Любаша после этих трагических событий просто достала Жорика. Она заставляла пацана ебать её в школе и дома. В итоге музыкант ёбаный начал от бабы прятаться в подвале. Там и зародилась подпольная вначале группа "Террор". Мы все стали проводить в подвале свободное время. Пили, курили, ширялись, колесили. А Любка совсем сблядовалась и, наконец, нарвалась на этого маньяка. А до этого родила и утопила ребёночка в унитазе. С Парашей она очень дружила и даже любила её. Про Филю мы все старались не вспоминать, а если всплывала его рыжая башка в пьяном разговоре, сходились на том, что он был чмошник и уёбок конченный. Мог бы сейчас торговать пивом в шалмане и делать хорошие деньги. Да и Любка в итоге оказалась бы его, потому что блядовала и конкретно подсела на стакан.
Кто-то сидит на венском стуле, отчаянно машет руками, вертит головой и несёт какую-то бредовину. Хочется ёбнуть ему в табло, чтоб заткнулся навеки. Другой разпиздяй дрейфует по комнате, как ёбнутый броненосец. Третий урод прикидывается чайником. В таком бардаке, как наш барак, всю дорогу какая-нибудь хуйня происходит. Как нажрутся все, тогда пиздец. А неотложку не дождёшься никогда, скорее уж труповозку. Да тут у некоторых такой вид, что кажется вот-вот ласты склеют. Крякнут, откинутся, двинут кони, подохнут в общем.

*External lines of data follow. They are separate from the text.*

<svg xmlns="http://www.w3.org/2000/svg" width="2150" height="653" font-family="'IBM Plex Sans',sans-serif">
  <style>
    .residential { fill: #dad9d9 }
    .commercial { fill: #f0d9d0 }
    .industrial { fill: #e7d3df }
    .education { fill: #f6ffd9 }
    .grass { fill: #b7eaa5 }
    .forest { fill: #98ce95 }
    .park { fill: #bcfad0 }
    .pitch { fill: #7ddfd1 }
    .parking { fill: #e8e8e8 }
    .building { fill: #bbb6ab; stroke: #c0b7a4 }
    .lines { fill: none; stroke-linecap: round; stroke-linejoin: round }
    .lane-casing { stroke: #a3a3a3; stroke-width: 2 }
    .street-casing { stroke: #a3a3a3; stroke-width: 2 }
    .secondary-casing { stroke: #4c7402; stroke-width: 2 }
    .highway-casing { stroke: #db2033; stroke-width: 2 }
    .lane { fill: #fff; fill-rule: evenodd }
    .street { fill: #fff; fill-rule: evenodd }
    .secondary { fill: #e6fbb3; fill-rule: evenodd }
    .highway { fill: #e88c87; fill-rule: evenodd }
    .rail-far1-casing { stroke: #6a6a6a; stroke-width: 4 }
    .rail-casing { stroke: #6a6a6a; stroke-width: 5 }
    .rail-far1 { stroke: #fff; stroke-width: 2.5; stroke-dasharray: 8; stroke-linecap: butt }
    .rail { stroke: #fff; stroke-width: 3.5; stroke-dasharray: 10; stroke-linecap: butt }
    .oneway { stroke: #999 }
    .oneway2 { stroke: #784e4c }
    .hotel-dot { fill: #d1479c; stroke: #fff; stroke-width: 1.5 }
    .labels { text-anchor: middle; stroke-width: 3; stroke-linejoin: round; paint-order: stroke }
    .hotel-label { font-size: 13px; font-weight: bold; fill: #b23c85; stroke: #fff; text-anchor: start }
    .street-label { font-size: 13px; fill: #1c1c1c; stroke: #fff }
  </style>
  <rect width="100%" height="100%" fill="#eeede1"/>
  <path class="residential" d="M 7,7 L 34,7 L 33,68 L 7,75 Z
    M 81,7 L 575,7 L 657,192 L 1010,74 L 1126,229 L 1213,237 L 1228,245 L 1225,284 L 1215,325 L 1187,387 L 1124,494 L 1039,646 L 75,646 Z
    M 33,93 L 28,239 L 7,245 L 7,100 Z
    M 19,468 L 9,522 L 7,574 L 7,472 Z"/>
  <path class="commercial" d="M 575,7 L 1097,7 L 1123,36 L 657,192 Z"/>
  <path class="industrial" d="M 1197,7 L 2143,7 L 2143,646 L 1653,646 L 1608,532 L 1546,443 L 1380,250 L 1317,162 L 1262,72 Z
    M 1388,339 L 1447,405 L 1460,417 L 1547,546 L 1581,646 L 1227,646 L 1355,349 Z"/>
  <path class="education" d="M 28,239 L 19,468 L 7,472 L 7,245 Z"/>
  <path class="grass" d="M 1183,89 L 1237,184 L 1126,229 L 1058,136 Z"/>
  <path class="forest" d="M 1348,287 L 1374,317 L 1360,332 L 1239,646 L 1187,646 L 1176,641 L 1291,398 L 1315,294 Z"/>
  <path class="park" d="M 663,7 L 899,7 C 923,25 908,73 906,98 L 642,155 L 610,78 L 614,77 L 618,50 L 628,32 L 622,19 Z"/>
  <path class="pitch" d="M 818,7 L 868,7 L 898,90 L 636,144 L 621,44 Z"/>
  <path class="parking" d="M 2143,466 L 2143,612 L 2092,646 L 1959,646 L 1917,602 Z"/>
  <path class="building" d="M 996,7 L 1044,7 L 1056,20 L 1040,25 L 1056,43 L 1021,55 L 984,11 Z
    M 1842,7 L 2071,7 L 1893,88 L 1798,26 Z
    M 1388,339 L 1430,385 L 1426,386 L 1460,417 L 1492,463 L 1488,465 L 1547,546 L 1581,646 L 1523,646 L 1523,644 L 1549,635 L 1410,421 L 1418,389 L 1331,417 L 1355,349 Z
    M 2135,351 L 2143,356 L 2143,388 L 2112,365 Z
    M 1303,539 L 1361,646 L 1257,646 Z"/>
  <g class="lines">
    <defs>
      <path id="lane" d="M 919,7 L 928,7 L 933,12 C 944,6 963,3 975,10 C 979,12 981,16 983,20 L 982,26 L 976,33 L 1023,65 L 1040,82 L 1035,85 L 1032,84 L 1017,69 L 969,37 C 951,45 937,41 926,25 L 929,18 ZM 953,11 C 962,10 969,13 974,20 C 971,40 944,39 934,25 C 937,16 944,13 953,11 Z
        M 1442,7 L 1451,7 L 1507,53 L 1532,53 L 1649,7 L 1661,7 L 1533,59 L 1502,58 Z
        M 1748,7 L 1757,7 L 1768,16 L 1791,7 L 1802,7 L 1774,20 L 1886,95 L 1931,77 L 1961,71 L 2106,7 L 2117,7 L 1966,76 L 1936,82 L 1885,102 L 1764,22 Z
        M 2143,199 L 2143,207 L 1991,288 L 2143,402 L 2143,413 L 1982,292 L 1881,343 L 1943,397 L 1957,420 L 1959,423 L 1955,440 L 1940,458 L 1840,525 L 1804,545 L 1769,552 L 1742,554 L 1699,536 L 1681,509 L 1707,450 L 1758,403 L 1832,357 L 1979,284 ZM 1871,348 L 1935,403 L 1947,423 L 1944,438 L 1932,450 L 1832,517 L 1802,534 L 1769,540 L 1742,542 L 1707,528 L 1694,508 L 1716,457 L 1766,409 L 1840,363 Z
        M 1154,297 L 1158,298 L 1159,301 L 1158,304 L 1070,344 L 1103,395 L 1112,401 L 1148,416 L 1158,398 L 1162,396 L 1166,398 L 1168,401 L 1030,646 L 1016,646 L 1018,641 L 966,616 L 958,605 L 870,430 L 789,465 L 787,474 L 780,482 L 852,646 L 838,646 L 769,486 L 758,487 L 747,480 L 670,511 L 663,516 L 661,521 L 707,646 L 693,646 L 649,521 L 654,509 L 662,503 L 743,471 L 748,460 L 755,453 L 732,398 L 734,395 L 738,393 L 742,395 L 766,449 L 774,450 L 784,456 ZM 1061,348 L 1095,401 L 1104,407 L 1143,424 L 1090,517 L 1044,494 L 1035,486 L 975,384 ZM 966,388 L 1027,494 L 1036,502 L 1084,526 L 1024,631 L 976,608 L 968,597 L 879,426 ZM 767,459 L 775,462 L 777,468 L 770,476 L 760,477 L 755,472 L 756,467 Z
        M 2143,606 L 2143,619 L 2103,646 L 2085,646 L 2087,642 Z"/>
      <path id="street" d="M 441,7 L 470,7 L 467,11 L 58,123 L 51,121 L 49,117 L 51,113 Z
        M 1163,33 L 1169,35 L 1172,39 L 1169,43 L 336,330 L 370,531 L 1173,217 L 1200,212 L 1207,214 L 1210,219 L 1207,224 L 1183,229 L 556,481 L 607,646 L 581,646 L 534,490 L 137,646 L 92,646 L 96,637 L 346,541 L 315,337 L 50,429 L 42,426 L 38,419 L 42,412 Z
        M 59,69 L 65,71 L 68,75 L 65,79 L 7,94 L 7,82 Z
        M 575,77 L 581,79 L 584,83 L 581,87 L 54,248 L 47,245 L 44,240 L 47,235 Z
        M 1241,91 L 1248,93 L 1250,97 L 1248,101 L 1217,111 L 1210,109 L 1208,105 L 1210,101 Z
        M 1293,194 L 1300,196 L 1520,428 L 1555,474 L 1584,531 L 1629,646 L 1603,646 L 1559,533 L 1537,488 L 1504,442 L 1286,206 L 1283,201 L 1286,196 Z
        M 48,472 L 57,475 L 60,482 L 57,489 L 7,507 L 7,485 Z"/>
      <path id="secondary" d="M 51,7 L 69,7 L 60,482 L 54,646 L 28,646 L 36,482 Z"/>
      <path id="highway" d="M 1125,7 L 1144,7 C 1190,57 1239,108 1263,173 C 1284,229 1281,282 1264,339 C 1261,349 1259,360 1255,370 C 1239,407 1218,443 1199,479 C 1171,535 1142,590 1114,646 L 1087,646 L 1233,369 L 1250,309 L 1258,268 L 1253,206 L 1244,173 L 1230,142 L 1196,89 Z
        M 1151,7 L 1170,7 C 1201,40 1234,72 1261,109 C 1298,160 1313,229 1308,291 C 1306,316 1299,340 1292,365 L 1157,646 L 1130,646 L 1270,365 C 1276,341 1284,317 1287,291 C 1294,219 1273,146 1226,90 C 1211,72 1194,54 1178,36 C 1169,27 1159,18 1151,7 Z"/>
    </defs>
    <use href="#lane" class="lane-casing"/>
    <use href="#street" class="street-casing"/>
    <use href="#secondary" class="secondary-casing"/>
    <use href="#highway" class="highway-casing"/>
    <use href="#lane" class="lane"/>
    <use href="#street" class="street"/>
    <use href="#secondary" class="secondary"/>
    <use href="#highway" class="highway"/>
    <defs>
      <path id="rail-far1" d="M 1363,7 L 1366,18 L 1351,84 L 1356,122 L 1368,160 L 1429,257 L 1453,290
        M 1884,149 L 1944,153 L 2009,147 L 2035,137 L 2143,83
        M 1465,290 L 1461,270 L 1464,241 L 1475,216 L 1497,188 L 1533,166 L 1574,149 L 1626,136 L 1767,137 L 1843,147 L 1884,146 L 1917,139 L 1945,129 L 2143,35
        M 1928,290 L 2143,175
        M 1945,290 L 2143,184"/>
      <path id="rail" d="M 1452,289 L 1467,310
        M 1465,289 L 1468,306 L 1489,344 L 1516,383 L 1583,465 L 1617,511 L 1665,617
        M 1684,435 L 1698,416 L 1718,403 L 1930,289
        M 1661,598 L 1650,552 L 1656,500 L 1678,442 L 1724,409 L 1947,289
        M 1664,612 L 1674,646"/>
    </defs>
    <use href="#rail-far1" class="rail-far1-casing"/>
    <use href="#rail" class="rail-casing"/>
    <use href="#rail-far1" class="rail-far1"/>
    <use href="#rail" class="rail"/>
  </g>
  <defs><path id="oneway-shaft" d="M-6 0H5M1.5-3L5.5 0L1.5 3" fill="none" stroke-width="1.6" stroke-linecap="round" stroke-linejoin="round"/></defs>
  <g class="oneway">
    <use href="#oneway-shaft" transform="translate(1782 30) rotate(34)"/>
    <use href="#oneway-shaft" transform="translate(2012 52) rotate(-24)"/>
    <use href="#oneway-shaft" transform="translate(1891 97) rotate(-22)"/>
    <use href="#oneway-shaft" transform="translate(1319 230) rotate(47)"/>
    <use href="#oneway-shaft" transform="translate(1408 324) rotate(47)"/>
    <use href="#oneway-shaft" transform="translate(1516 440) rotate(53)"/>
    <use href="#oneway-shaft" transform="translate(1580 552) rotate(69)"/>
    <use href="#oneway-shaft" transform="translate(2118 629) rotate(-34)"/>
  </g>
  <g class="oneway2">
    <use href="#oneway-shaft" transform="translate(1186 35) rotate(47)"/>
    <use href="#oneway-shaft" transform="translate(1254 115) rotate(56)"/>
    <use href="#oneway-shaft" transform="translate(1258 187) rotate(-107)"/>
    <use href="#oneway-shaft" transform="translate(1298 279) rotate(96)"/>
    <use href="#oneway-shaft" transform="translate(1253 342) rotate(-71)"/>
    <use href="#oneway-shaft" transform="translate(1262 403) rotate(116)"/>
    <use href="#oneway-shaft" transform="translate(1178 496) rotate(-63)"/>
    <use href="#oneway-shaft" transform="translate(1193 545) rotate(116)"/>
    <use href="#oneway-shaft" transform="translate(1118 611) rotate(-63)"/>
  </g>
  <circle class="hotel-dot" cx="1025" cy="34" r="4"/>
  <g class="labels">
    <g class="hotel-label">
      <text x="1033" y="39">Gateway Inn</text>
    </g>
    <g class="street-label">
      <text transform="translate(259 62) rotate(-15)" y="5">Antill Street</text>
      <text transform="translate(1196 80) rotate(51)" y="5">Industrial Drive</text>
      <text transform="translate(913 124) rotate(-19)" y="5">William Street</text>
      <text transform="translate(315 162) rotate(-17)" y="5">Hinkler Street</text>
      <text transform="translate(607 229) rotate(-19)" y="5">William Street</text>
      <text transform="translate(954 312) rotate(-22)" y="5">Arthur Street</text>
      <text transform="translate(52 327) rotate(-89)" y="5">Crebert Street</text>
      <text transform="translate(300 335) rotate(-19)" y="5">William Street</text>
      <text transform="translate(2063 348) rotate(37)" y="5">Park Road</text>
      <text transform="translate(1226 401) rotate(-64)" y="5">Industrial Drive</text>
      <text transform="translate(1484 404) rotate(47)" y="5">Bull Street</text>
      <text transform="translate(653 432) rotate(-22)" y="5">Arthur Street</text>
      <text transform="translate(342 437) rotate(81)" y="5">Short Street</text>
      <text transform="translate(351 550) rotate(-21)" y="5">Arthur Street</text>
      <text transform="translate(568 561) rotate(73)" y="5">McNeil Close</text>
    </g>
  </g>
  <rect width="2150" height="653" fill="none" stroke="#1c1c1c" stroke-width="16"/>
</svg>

Входит Жорик весь побитый. Кто его отоварил он и сам не знает. Параша всё томится по Любаше Пороховой. Вспоминает её замшевую жопу, резиновый упругий живот, полиэтиленовые груди. Ей нравился её игривый нрав. И даже дурная привычка плеваться на каждом шагу Шорохову не раздрожала. С ней хорошо было. Как они мужиков динамили, кидали на пару. Это ж сказка. А потом наедине выпивали и целовались. От не хуй делать мы начали танцевать под магнитофон. Прыгали, делали, резвились. Тут Жорик выхватывает вдруг трубу да как врежет старый неумеручий хит Луи Армстронга: "Спит чувак, а по хую гуляет муха, она баруха".